Leon von Neuschwanstein

Leon is the third son and one of the twins (Rachel’s twin brother). In family dynamics, Leon often occupies the role of the quiet observer: he’s young enough that adults underestimate him, but old enough to absorb the household’s tension and form judgments. In society, Leon is still a noble child affiliated with the Neuschwanstein sphere and imperial circle, but his “function” is less defined - he is not the heir, not the political daughter being groomed for marriage alliances (yet), not the immediate successor. That ambiguity can be freedom... or neglect.

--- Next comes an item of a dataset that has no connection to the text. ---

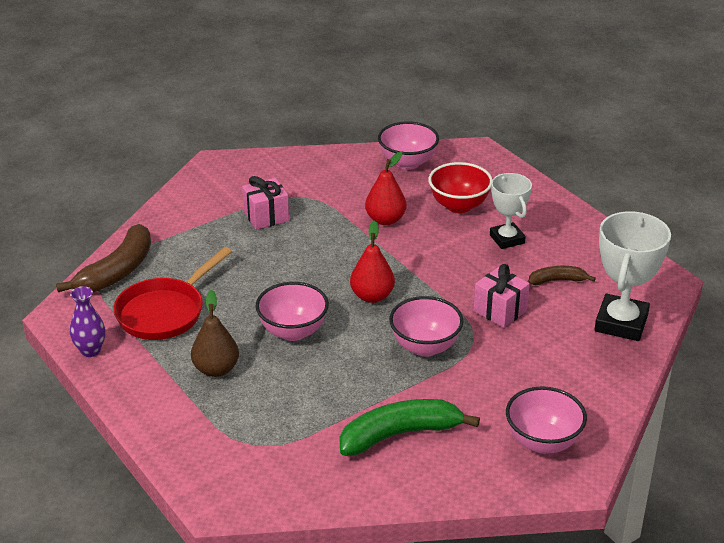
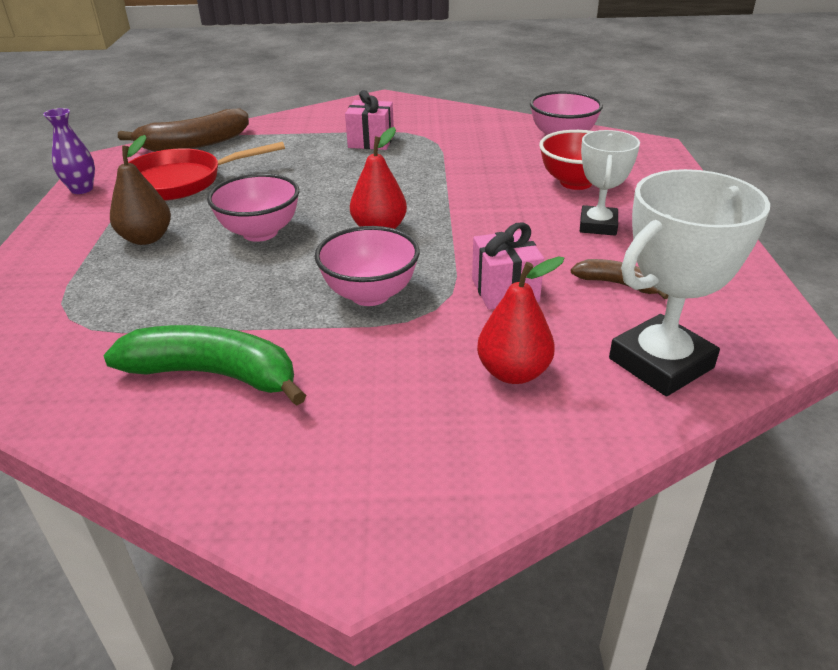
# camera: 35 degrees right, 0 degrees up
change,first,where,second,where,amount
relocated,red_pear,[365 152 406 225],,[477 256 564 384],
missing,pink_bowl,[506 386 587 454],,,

Leon’s personality is frequently read as mischievous on the surface but cautious underneath. He tests boundaries, but he’s also sensitive to punishment and shame, especially when authority feels unpredictable.

First Timeline

In the first life, Leon’s bond with Shuri often embodies the stepmother stereotype in miniature: he participates in “childish cruelty,” and Shuri becomes the adult target because she’s the only adult present who can be safely attacked. The tragedy is that it isn’t actually safe, because every act of disrespect further isolates Shuri, and her isolation is exactly what the larger political machine later exploits.

Second Timeline

One of the earliest scenes we get in timeline two involve Leon and Rachel dousing Shuri with a bucket of water on the night of the family meeting — a prank that causes Shuri to fall ill with a fever and be confined to bed. But what makes this scene interesting rich is what happens next: the twins sneak into Shuri’s room to accuse her of faking illness, only for Shuri to reassure them she will recover. That moment is Shuri’s second-life method in a nutshell: she refuses to escalate childish hostility into lifelong hatred. With Leon specifically, Shuri’s first-life knowledge means she cannot afford to treat him as merely naughty, because she knows how quickly “naughty” becomes “normalized disrespect,” and how easily normalized disrespect becomes “permission for others to harm her.” So she responds with steadiness: she becomes the adult who doesn’t retaliate, which slowly teaches Leon that intimacy does not have to be expressed as attack.